◆ Work to complete ◆
a) In the passage on growth through diversification, condense the paragraph that begins "We tested the sufficiency" and keep its main facts.
b) According to the passage on growth through diversification, which command returned the list of combinations rnoP, rnOp, RnoP, RnOp, RNoP and RNOp?
c) From the passage on growth through diversification, reproduce the part that opens with the words containing "Notes: Y, growth" and closes with "specific political tactics.".

Notes: Y, growth through diversification; R, historical relationship with government; N, group active in more than six sectors; O, growth event originated in government; P, use of specific political tactics.

We tested the sufficiency of all observed configurations of R, N, O and P against our outcome (Y). We interpreted test results in accordance with the premises set out by Ragin, who stated that “consistency scores should be as close to 1.0 (perfect consistency) as possible. With observed consistency scores below 0.75, it becomes increasingly difficult on substantive grounds to maintain that a subset relation exists” (Ragin, 2006, p. 293). Three of the tests (Y-Consistency against N-Consistency, Y-Consistency against All Other Y-Consistency, and Y-Consistency against Set Value) returned consistency levels equal to 0.600, for solutions with more than two observations. This is an average result for consistency in our model.

Longest and Vaisey (2008) propose that the subsequent step is to verify common solutions and reduce them to a short logical recipe. For our data, the “common” command returned the following list of combinations: rnoP, rnOp, RnoP, RnOp, RNoP and, RNOp.4 We then used the “reduce” command to achieve a reduced final solution set and its accompanying coverage statistics (Longest & Vaisey, 2008). Table 8 shows the output of this process.

◆ Provided records ◆

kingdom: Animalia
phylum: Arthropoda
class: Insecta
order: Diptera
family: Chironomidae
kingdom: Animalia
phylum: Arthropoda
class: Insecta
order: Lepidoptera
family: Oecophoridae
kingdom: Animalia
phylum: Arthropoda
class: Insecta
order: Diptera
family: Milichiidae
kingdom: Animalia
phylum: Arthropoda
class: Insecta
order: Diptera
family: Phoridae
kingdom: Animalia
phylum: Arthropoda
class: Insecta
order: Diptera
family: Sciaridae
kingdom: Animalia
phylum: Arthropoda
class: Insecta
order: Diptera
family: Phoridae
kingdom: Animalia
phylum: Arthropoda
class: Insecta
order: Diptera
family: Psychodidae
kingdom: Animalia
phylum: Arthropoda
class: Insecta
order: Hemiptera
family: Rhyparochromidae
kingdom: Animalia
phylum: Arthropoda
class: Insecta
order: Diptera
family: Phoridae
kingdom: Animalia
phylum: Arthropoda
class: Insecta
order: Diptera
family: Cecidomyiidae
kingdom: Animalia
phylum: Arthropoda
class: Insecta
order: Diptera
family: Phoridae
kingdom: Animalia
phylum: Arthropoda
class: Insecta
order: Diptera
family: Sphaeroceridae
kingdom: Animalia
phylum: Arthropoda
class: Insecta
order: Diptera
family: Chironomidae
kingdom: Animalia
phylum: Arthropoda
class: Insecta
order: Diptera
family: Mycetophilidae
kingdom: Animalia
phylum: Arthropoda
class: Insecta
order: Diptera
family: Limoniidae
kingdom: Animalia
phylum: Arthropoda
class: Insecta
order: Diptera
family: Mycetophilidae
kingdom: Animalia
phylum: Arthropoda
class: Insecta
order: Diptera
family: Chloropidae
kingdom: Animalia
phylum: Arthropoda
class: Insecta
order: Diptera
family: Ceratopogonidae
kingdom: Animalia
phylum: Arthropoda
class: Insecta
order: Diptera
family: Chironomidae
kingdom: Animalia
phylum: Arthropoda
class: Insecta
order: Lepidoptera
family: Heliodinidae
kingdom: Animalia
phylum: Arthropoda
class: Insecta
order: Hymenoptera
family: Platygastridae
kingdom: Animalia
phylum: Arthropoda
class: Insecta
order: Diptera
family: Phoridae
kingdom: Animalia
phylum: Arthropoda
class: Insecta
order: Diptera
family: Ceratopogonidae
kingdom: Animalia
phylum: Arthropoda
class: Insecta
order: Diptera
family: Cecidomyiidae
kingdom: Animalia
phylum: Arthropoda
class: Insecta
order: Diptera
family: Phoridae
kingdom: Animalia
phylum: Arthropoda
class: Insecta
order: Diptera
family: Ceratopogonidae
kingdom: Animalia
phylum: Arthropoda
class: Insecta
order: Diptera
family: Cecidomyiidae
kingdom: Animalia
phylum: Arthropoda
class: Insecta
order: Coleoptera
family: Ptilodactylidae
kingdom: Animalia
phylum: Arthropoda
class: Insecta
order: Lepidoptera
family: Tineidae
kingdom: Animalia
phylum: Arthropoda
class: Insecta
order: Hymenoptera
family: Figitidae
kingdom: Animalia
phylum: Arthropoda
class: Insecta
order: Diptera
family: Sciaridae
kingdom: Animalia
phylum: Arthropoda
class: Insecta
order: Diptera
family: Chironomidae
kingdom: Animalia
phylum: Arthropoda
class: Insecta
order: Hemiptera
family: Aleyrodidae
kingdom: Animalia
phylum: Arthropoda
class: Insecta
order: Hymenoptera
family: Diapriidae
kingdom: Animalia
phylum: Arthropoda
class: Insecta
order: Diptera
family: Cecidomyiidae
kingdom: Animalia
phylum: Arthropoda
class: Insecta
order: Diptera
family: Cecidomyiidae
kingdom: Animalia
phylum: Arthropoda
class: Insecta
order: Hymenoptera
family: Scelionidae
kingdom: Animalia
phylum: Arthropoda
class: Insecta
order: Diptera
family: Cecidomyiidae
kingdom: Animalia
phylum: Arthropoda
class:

◆ Answers below ◆
a)
All observed configurations of R, N, O and P were tested for sufficiency against the outcome Y. The results were read according to Ragin (2006, p. 293). Ragin holds that consistency scores should be as close to 1.0 as possible, and that below 0.75 it becomes increasingly hard to maintain that a subset relation exists. Three tests returned consistency levels of 0.600 for solutions with more than two observations:
- Y-Consistency against N-Consistency
- Y-Consistency against All Other Y-Consistency
- Y-Consistency against Set Value

This is an average consistency result for the model.

b) The "common" command.

c)
Notes: Y, growth through diversification; R, historical relationship with government; N, group active in more than six sectors; O, growth event originated in government; P, use of specific political tactics.